TEXT SECTION:
== Segment start ==
Impressions from the big Leonids conference in Israel
By Daniel Fischer.
Here is a quick report about my favorite highlights from the exciting Leonids conference in Tel Aviv last week - you can find a web version at http://www.geocities.com/skyweek/mirror/186.html (story 3), but there are not many links: Most of the science is so new that it only exists on the speakers' viewgraphs, Powerpoint files or video tapes...
Bewildering torrent of data collected during 1999 Leonid storm
Unique records of rare celestial event on parade at first major conference / Value of amateur observations hailed / USAF drops out of Leonid business
It was one of those Woodstock-style events that punktuate the steady flow of scientific progress now and then: The first scientific conference after a rare space event can sometimes turn into a fast-paced presentation of one mysterious and/or spectacular observation after the other, with often little theoretical understanding - but everyone present feels that something special has happened and that years of scientific work will be initiated by the encounter with the unknown. The sessions on the Great Comet Crash of 1994 at the IAU General Assembly in The Hague were such a special event - and the Leonid MAC 2000 Workshop in mid-April in Tel Aviv was no less exciting.
== Segment end ==
EXERCISE INSTRUCTIONS:
a: According to the Leonids conference report, on which media does most of the new science currently exist? List all of them.
b: Answer these questions from the Leonids conference report:
(i) Who wrote the report?
(ii) Which organization dropped out of the Leonid business?
(iii) When was the Leonid MAC 2000 Workshop held?
c: Reproduce the Leonids conference report verbatim, from "Bewildering torrent of" down to "no less exciting.".
The listing that comes next is separate material, unrelated to the Leonids conference report.

EXTRACTED RECORDS:
== Segment start ==
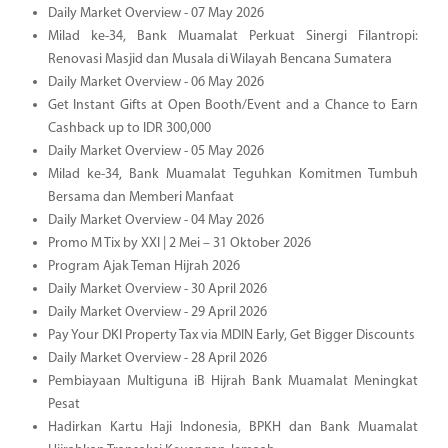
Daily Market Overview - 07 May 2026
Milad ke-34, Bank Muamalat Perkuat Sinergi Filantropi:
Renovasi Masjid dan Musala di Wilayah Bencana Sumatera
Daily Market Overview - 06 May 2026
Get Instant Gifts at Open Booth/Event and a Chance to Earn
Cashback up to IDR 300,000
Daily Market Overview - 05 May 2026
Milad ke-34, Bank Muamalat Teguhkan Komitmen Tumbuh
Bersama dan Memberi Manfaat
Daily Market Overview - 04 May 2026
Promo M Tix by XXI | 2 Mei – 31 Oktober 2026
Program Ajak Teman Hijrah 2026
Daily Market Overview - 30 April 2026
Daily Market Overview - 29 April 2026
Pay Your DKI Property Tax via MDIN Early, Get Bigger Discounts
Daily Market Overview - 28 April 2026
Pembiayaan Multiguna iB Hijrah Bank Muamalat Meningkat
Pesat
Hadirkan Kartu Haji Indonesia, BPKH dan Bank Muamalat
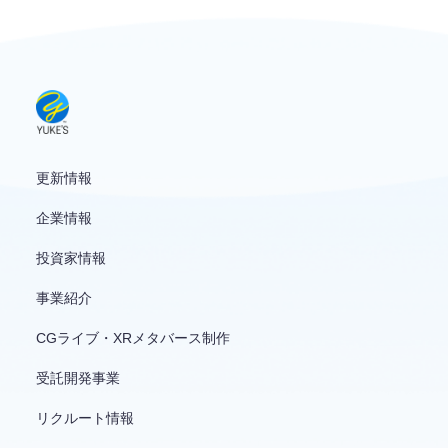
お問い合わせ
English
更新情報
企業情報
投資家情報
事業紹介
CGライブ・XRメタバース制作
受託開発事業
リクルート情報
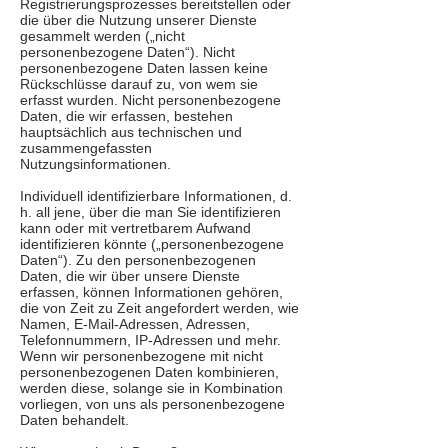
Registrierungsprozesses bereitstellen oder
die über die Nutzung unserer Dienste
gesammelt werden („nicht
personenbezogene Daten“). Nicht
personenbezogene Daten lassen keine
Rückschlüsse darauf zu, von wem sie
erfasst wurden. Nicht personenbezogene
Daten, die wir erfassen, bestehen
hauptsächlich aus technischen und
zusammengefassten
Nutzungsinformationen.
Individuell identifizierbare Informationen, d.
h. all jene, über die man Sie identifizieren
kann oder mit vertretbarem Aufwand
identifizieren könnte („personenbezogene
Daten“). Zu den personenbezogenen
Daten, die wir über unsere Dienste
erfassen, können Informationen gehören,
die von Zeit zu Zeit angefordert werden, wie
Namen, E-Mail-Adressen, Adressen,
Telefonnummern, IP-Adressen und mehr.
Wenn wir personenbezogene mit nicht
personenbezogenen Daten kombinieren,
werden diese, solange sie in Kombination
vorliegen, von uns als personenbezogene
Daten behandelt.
== Segment end ==
ANSWERS FOR THE EXERCISE:
a: The speakers' viewgraphs, Powerpoint files, and video tapes.

b:
(i) Daniel Fischer.
(ii) The USAF.
(iii) In mid-April.

c:
Bewildering torrent of data collected during 1999 Leonid storm
Unique records of rare celestial event on parade at first major conference / Value of amateur observations hailed / USAF drops out of Leonid business
It was one of those Woodstock-style events that punktuate the steady flow of scientific progress now and then: The first scientific conference after a rare space event can sometimes turn into a fast-paced presentation of one mysterious and/or spectacular observation after the other, with often little theoretical understanding - but everyone present feels that something special has happened and that years of scientific work will be initiated by the encounter with the unknown. The sessions on the Great Comet Crash of 1994 at the IAU General Assembly in The Hague were such a special event - and the Leonid MAC 2000 Workshop in mid-April in Tel Aviv was no less exciting.